TASK DIRECTIONS: Reproduce the material verbatim from its first line up to and including the line containing "kódban: kódban -> hívható".

(Some records)
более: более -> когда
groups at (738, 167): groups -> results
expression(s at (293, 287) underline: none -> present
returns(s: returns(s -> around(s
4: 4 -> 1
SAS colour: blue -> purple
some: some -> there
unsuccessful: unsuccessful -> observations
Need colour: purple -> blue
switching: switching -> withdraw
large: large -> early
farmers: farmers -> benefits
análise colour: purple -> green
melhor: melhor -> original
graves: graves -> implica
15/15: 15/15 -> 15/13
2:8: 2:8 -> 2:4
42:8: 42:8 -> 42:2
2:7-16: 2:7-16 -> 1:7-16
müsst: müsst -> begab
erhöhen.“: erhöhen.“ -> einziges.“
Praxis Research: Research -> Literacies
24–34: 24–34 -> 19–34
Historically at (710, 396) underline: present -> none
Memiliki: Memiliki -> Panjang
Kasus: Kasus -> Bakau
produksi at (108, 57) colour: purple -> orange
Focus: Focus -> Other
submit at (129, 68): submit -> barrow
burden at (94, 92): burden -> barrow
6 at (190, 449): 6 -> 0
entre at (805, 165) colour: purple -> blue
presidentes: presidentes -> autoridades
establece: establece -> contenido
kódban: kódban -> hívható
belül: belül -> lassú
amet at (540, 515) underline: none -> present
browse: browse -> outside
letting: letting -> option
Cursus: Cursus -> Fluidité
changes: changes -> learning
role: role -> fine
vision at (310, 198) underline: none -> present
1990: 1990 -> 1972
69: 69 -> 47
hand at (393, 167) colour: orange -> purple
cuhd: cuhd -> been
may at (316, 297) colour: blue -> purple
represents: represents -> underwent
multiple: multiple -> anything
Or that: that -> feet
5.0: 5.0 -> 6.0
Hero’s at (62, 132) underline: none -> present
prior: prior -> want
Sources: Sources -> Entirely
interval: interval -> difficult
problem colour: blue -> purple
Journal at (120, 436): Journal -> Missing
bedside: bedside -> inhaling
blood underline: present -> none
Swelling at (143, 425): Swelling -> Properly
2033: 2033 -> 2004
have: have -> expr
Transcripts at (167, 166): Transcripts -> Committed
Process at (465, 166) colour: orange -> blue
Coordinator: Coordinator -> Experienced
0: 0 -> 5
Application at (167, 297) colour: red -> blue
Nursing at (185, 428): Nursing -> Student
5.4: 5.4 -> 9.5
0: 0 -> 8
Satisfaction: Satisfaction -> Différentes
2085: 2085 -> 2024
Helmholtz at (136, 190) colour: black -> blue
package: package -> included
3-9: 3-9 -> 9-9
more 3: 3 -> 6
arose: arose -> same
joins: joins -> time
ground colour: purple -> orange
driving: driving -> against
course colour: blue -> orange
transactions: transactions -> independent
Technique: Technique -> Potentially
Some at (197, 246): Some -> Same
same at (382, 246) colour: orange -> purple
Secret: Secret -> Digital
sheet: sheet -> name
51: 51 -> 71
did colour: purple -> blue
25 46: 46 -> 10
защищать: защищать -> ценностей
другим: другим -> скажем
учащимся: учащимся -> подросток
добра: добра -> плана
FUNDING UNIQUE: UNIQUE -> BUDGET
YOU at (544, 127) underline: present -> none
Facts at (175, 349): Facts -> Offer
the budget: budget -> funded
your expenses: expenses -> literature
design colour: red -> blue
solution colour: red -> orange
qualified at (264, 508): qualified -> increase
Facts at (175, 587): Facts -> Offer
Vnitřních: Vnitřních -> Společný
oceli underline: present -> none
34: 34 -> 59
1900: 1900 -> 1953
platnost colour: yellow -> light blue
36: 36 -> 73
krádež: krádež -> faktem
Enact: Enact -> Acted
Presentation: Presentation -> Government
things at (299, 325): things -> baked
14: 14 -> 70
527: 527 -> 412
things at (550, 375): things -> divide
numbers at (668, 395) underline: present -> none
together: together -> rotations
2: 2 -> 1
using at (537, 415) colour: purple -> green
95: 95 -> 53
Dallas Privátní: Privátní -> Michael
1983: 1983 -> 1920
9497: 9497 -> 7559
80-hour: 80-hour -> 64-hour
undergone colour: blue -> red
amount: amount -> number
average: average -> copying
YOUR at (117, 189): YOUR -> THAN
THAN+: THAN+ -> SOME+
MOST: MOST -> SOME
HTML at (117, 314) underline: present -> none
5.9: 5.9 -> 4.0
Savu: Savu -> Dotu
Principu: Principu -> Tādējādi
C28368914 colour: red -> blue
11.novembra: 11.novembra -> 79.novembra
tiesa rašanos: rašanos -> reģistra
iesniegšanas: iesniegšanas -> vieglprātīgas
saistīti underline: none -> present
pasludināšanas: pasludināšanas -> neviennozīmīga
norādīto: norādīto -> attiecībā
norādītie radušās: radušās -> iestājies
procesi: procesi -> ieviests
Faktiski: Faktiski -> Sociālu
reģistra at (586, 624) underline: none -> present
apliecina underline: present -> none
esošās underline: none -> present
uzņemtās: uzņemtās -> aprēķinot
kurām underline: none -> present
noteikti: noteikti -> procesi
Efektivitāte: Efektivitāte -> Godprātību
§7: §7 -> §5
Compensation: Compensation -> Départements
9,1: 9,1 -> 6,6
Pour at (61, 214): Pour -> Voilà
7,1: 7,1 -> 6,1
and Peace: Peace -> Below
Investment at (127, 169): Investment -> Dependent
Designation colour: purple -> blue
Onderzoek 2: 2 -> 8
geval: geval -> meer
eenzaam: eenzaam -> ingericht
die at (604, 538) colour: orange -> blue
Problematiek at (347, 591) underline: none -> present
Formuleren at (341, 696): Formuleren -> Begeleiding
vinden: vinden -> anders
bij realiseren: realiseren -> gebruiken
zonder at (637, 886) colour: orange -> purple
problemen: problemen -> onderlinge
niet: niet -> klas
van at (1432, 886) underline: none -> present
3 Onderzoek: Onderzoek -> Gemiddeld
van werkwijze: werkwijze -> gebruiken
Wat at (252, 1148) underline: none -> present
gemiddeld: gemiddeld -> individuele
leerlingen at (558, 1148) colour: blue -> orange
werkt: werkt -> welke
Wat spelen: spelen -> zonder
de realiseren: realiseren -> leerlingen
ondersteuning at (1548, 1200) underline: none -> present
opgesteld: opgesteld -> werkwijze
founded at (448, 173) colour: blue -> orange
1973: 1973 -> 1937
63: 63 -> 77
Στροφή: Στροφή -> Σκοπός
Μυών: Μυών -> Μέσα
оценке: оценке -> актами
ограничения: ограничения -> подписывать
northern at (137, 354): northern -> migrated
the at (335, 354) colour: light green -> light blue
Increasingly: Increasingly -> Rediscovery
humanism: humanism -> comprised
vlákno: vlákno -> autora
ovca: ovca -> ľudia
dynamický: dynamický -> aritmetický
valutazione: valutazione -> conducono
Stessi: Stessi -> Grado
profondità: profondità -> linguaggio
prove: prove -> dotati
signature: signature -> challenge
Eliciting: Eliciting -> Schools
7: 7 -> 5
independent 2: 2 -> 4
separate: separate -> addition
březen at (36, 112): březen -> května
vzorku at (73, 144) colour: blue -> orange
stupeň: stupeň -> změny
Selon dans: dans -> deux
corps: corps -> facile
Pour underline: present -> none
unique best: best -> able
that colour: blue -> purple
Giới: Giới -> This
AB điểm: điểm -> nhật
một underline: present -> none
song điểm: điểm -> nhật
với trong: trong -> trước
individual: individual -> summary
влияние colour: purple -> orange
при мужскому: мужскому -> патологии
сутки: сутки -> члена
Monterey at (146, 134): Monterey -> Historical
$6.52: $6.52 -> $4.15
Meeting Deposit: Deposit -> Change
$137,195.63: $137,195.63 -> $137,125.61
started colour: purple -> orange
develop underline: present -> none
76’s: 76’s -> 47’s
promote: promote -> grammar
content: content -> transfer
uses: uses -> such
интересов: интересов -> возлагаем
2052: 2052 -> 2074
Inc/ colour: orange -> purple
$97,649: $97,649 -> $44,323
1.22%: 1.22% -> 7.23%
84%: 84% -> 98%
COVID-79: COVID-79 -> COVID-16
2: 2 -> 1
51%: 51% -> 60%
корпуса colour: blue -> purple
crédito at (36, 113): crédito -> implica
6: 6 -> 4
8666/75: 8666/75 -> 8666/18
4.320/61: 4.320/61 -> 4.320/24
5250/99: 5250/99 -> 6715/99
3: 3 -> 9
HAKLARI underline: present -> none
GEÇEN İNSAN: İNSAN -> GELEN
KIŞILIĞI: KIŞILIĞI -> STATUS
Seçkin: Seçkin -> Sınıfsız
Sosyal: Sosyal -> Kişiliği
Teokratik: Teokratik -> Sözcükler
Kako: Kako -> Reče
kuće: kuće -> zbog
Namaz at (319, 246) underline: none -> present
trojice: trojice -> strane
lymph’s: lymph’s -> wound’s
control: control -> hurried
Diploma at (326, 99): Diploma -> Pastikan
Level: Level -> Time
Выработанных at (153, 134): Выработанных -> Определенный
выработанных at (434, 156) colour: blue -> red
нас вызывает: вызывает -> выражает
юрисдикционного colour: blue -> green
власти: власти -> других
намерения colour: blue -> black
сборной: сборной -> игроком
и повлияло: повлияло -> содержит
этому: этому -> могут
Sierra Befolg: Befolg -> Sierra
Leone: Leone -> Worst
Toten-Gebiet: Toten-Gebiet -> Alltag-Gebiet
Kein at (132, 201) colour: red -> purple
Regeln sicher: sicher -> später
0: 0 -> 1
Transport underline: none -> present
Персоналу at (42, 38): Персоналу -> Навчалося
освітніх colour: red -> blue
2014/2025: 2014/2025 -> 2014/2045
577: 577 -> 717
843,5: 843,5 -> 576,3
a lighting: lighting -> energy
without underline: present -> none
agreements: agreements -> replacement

CORRECT OUTPUT:
более: более -> когда
groups at (738, 167): groups -> results
expression(s at (293, 287) underline: none -> present
returns(s: returns(s -> around(s
4: 4 -> 1
SAS colour: blue -> purple
some: some -> there
unsuccessful: unsuccessful -> observations
Need colour: purple -> blue
switching: switching -> withdraw
large: large -> early
farmers: farmers -> benefits
análise colour: purple -> green
melhor: melhor -> original
graves: graves -> implica
15/15: 15/15 -> 15/13
2:8: 2:8 -> 2:4
42:8: 42:8 -> 42:2
2:7-16: 2:7-16 -> 1:7-16
müsst: müsst -> begab
erhöhen.“: erhöhen.“ -> einziges.“
Praxis Research: Research -> Literacies
24–34: 24–34 -> 19–34
Historically at (710, 396) underline: present -> none
Memiliki: Memiliki -> Panjang
Kasus: Kasus -> Bakau
produksi at (108, 57) colour: purple -> orange
Focus: Focus -> Other
submit at (129, 68): submit -> barrow
burden at (94, 92): burden -> barrow
6 at (190, 449): 6 -> 0
entre at (805, 165) colour: purple -> blue
presidentes: presidentes -> autoridades
establece: establece -> contenido
kódban: kódban -> hívható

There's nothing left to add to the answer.